If you have a child that is starting school in September, then you will understand that today is an emotional day. And I am feeling rather emotional.
Today is the day that we find out what school my rainbow is official going to In September.
How has that happened, in a blink of an eye, she's gone from a tiny 5 ½ oz baby, who seem so small in my arms.
To a chatty, confident, beautiful little girl, that is so excited about starting big school in September.
Why do they grow up so fast?
We got our first choose school which is the school in our village. Two minute walk from our house.
My baby is starting school!
It also seems to bring more stress and worry to myself, whether it just the same for other parents or if it doesn’t help with my mental illness.
But I find myself stressing about school drop of and pick up and my job at present.

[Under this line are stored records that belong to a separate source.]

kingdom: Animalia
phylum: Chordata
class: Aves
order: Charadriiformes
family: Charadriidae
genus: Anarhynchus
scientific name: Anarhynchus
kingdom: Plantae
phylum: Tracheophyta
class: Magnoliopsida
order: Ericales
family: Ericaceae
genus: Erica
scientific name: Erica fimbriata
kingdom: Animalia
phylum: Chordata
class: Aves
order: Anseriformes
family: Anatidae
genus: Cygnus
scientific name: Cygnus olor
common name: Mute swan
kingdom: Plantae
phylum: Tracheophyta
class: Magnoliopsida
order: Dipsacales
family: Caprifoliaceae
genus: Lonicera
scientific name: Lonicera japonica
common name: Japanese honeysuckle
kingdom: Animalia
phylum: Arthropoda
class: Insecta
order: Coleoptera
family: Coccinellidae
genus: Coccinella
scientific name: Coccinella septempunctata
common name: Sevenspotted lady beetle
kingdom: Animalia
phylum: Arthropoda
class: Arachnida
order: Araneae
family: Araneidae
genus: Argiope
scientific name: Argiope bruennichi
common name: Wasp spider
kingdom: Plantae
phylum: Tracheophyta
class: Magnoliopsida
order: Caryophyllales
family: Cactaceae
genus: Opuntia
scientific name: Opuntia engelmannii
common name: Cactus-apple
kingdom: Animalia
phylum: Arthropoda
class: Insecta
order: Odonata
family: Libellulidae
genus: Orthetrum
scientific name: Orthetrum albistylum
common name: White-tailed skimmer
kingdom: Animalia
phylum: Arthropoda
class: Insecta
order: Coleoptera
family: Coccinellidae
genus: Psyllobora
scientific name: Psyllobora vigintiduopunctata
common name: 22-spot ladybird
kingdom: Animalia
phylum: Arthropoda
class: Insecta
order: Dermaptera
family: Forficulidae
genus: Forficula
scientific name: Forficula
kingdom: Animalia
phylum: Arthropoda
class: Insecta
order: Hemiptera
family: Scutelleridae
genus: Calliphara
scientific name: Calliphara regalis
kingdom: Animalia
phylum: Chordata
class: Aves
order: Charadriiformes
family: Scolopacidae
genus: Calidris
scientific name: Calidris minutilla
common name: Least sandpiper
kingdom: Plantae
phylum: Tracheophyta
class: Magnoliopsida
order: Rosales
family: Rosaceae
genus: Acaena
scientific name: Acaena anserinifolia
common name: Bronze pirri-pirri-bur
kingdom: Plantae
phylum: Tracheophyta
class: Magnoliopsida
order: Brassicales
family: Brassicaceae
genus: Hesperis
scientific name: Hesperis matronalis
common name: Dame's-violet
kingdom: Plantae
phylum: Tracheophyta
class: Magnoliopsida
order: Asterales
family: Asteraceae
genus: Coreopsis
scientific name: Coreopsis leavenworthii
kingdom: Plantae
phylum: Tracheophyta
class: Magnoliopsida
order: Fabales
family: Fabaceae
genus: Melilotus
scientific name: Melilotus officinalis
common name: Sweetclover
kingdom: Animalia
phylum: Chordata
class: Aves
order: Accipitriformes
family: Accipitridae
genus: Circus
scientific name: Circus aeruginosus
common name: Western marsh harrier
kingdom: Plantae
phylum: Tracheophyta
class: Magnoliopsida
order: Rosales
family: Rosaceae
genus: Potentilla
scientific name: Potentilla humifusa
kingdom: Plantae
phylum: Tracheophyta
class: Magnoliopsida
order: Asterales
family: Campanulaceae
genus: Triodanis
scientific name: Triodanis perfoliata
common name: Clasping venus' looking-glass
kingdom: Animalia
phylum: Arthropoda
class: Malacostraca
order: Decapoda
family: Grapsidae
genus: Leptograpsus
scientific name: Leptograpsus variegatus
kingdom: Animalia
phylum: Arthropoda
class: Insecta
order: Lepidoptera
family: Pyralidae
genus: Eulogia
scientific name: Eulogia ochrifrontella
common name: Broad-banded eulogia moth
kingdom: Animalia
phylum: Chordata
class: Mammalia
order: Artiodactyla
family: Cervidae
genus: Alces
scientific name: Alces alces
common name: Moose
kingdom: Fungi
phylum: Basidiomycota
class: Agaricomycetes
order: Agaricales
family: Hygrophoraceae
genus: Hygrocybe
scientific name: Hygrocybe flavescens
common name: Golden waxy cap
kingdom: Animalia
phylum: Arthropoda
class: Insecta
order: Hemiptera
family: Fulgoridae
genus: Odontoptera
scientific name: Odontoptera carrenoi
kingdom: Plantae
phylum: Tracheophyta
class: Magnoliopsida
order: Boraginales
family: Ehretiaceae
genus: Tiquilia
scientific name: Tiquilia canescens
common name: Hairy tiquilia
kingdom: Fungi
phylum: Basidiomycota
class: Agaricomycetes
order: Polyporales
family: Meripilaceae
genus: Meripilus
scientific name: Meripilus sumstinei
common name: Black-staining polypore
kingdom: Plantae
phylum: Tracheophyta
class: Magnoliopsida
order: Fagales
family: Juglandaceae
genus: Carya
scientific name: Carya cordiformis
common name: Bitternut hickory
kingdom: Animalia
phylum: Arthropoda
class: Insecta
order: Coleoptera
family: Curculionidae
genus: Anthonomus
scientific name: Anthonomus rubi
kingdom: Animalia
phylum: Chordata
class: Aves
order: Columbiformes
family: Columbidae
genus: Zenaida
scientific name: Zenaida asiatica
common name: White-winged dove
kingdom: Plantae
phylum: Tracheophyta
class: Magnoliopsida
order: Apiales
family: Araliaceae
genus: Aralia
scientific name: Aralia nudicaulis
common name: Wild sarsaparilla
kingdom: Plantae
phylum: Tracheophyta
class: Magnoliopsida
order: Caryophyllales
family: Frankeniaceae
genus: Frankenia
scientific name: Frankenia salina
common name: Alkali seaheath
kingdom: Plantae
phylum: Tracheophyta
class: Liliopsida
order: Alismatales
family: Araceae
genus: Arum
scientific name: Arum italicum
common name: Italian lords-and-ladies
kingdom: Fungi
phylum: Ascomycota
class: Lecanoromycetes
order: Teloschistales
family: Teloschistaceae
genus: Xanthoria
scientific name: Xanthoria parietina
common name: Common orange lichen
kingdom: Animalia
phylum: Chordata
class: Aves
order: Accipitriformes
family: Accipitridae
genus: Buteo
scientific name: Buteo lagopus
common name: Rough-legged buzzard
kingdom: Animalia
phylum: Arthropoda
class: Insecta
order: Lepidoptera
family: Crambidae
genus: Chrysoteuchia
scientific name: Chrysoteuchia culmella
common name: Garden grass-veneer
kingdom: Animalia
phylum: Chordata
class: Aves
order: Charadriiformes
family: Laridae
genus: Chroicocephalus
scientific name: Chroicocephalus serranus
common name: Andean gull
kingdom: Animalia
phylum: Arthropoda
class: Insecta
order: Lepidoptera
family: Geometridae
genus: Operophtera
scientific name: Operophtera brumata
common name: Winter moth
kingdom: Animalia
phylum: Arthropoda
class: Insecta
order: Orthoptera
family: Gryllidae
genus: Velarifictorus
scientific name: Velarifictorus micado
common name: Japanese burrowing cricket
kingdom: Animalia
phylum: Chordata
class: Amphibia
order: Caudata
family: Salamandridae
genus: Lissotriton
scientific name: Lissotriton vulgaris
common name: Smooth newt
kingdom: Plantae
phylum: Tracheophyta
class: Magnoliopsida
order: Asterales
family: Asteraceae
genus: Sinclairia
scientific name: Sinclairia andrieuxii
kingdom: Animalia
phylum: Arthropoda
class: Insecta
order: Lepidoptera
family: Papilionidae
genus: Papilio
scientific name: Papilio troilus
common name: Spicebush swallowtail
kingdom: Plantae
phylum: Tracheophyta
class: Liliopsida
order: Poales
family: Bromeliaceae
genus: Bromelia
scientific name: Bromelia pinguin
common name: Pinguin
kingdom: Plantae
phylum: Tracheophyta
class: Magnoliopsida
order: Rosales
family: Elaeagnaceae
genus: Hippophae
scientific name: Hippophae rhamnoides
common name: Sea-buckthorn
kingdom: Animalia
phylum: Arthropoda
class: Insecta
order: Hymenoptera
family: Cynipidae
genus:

I've been talking to the preschool that she attends on a Monday, as they do breakfast and after school club.
I work four days a week. Monday, Tuesday, Thursday and Friday. Rainbow goes to her dads Thursday evening till Saturday afternoon.
So I'm hoping to be able to drop off and pick up rainbow two days a week and then put her in breakfast and after school club two days.
I don’t want to have to keep relaying on my ex mother-in-law anymore. If she wants to pick Rainbow up from school etc I want it to be because she wants to, not because she has too. If that makes sense.
At present she picks rainbow up from preschool and nursery on a Monday and Tuesday for me.
Then rainbows dad doing Fridays drop off and pick up, when he has her.
But as I can work different rotas from 7.30am-6pm every week its stressing me out a little
I don’t have any family close to me as they all live at least an hour away.
(I am currently talking to my boss and trying to sort it all out)
Saturday 28th April 2018
More stress. Rainbows dad has just dropped her off and explained that his job might be changing soon but he doesn’t know for sure at the moment.
This may mean that he can’t have rainbow on a Thursday night as usual.
It will leave me with sorting out, school drop off, pick up and childcare for a Friday as well as the rest of the week.
Stress stress stress!
Don’t get me wrong, I'm glad that he's keeping me in the loop and he has said that obviously if he can’t have her Thursday night that he would give me some more maintence money. Which I do really appreciate.
It just not helping my mental health issues, but that’s a different story completely.
I'm going to go and have a cup of tea and chill for a bit. Well as much as I can with a 4 year old. While she's playing with her new favourite thing - slime.